Mainly Networking, SDN, Automation, Datacenter and OpenStack as an overlay for my life

Friday, January 27, 2017

VXLAN Deep Dive Part II: It's all about knowledge

Before starting with second part of this post and in order to calm down anxiety will briefly describe what this series is going to cover:


  • Part 1: Let's overlay -- Basic info about VXLAN, addressing and headers.
  • Part 2: It's all about knowledge -- Packet forwarding overview, VTEP control plane learning options
  • Part 3: Hands On #1 -- Configuration on Cisco Nexus Devices, Flood and Learn.
  • Part 4: Hands On #2 -- Configuration on Cisco Nexus Devices,  EVPN.
  • Part 5: NSX Overview

So if you're interested in any other topic that you think is not going to be covered kindly ping me and will add.

After all that prelude I think we can start. As we see in Part I, we cover the header added into the original frame in order to be forwarded into an L3 network and also we end the post by giving an overview of packet forwarding. In order to reference later here is a pic of a VXLAN packet:

Figure 1: VXLAN Packet header

In later post we just reach a point in where host (hypervisor or device with VTEP, I will use any of these indistinctly) get a packet (VXLAN) which is not local and need to be delivered. Let's think like any L2 forwarding plane, we need to know where to route/send out this packet, this process is made by a lookup made by the host based on DST MAC Address of Original L2 frame (see picture above) and based on that we should get a destination port  (hehe no L2 switching ) destination VTEP Address. This post would cover different methods of learning and populating this internal table, and as usual for forwarding it's all about knowledge.

#### [Data extract]
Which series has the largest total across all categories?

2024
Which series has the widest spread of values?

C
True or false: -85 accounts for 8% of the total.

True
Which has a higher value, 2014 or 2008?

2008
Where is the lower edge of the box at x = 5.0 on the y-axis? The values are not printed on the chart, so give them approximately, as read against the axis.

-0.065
...
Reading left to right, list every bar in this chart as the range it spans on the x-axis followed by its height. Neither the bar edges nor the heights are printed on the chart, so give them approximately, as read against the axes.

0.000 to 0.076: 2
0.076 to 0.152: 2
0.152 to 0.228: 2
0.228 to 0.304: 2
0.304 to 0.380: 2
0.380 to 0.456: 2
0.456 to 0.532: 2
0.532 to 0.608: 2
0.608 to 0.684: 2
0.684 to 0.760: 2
---
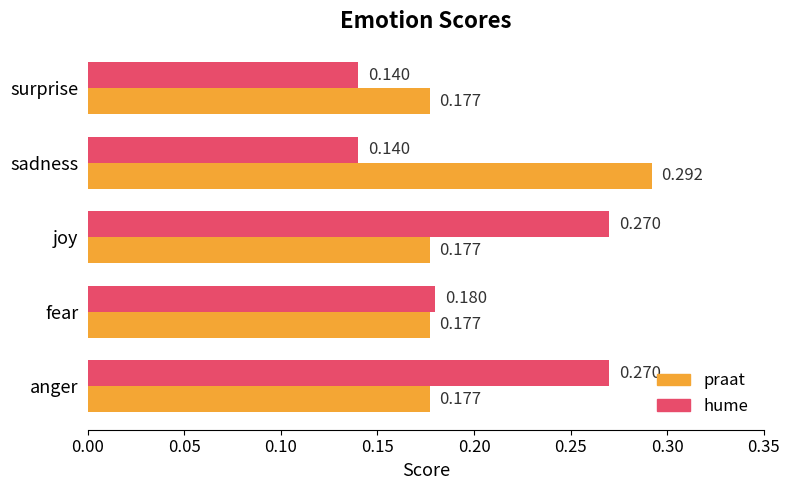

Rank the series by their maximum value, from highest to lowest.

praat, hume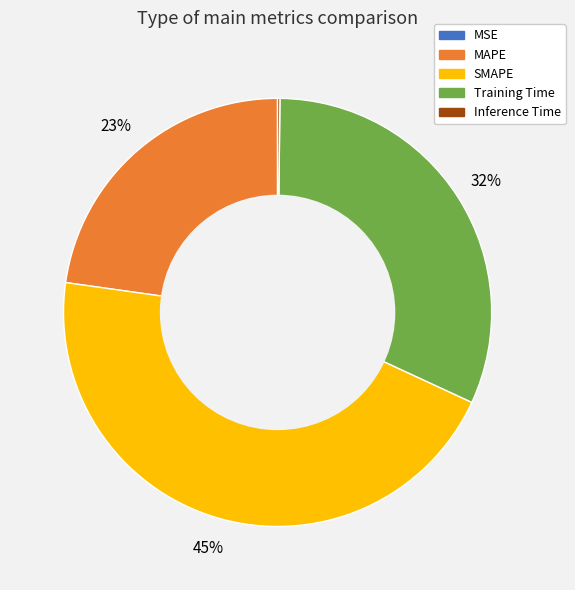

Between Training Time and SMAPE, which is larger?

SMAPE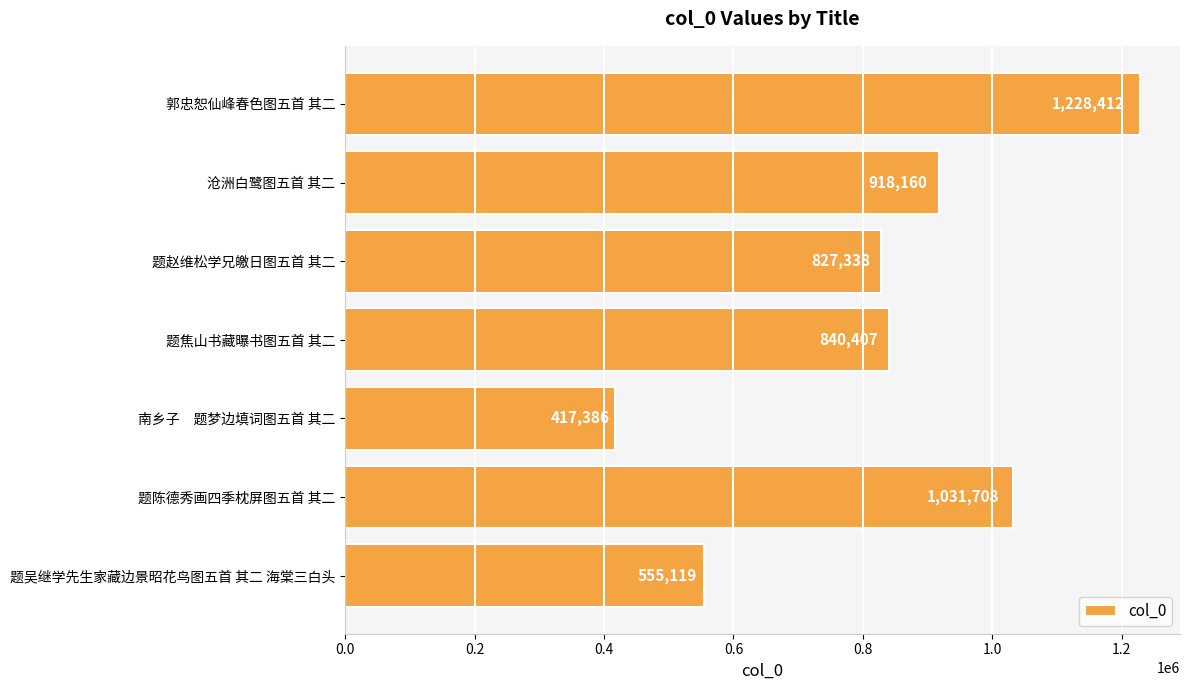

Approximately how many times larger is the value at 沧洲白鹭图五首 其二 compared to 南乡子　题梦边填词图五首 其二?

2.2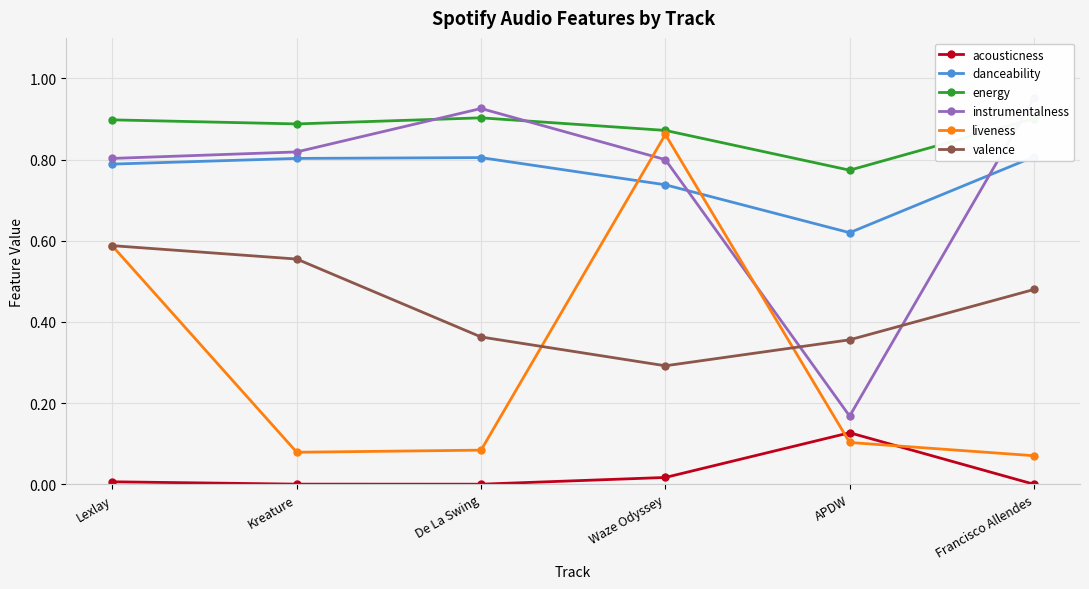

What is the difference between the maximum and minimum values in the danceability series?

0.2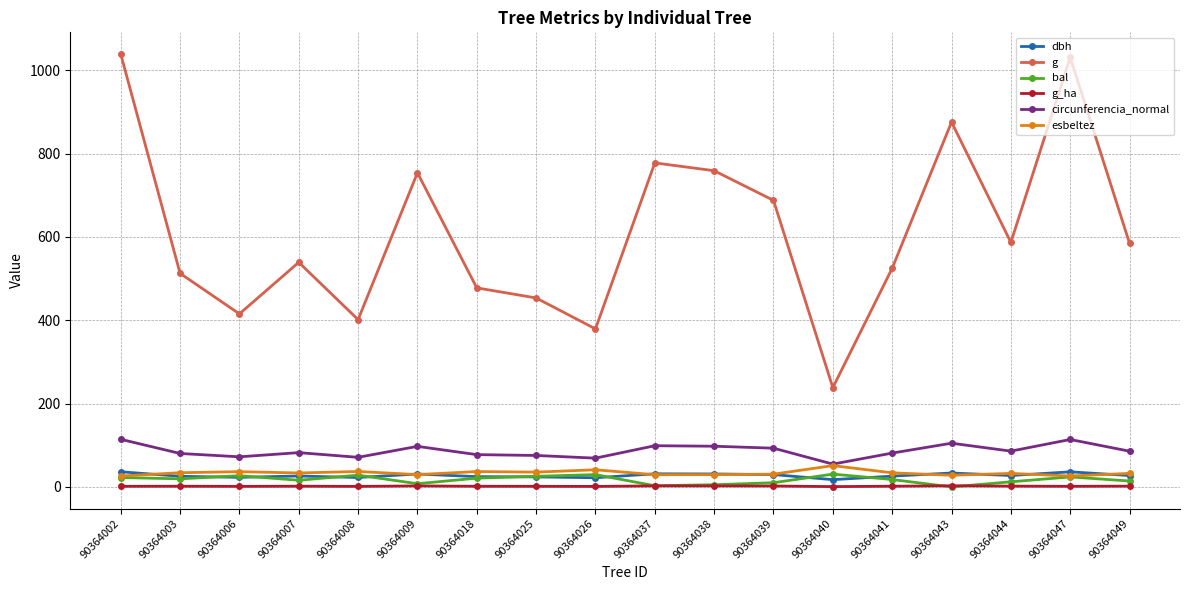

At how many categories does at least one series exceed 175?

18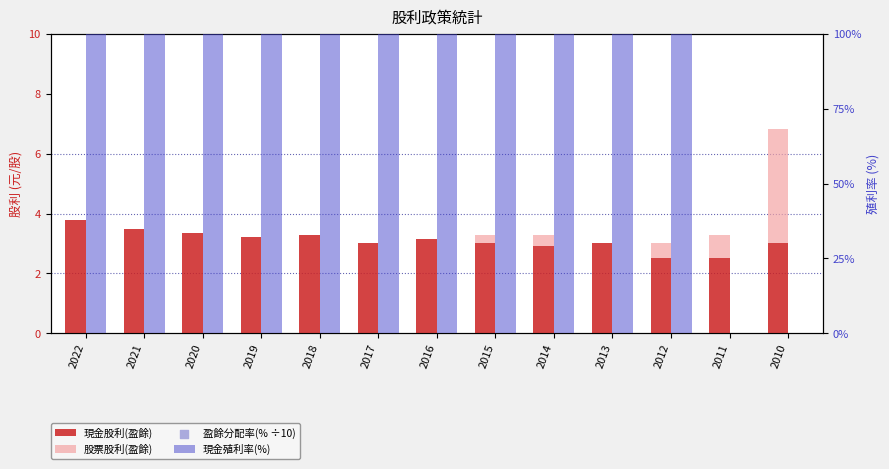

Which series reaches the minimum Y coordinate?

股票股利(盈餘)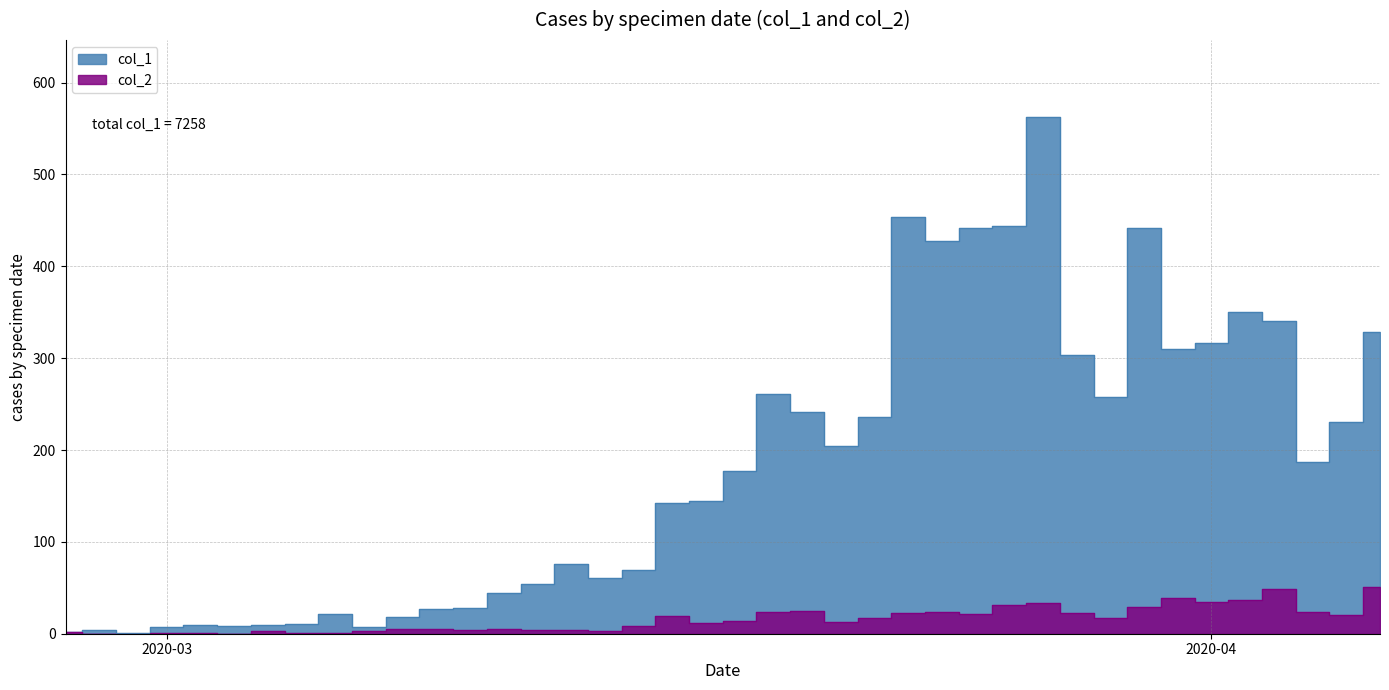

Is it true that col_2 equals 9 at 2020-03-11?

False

#### [Task instructions]
a – From the VXLAN post, list the names of all the parts of the series.
b – Please continue the VXLAN post from its last sentence.

#### [Answers to this exercise]
a –
Let's overlay
It's all about knowledge
Hands On #1
Hands On #2
NSX Overview

b –
VxLAN Flood and Learn

This scenario was the first introduced, it relies in head end replication, meaning that end host in case of not having any entry for the destination MAC address will send out an ARP to other devices / VTEPs in the VXLAN network. This is done by sending the request to the VXLAN multicast group for this Bridge domain, remote VTEPs will get the packet and answer accordingly direct to the originating VTEP (Here we can be aware of two requirements for running this: multicast core, IGP or unicast reachability between VTEP Addresses)

Figure 2: VXLAN Peer Discoveries and Tenant Address Learning

I will base the explanation using this amazing pic that I just stole from cisco web page :)
  1. End System A (ES-A) sends out an ARP request for IP-B on its Layer 2 VXLAN network (note the Dst MAC Address).
  2. VTEP-1 receives the ARP request. Since he doesn't have a mapping for IP-B yet, it encapsulates the ARP request in an IP multicast packet and forwards it to the VXLAN multicast group for that specific segment (VNI). The encapsulated multicast packet has the IP address of VTEP-1 as the source IP address and the VXLAN multicast group address as the destination IP address.
  3. The IP multicast packet is distributed to all members in the tree, VTEP-2 and VTEP-3 receive the encapsulated multicast packet because they’ve joined that specific VXLAN multicast group, after that they decapsulate the packet and forward it locally to the local VXLAN network. In this process, if no prior communication was made between VTEP-1 to them, they insert into his local tablet the mapping between Mac Address of ES-A with IP of VTEP-1.
  4. After the local transport of ARP, End System B (ES-B) gets the request forwarded by VTEP-2 and responds with its own MAC address (MAC‑B), and learns the IP-A-to-MAC-A mapping.
  5. VTEP-2 receives the ARP reply of ES-B that has MAC-A as the destination MAC address, as per step 3 he knows about MAC-A-to- VTEP-1 mapping and therefore it can use the unicast tunnel to forward the ARP reply back to VTEP-1. The ARP reply is encapsulated in the UDP payload of a packet sourced from VTEP-2 and destined to VTEP-1.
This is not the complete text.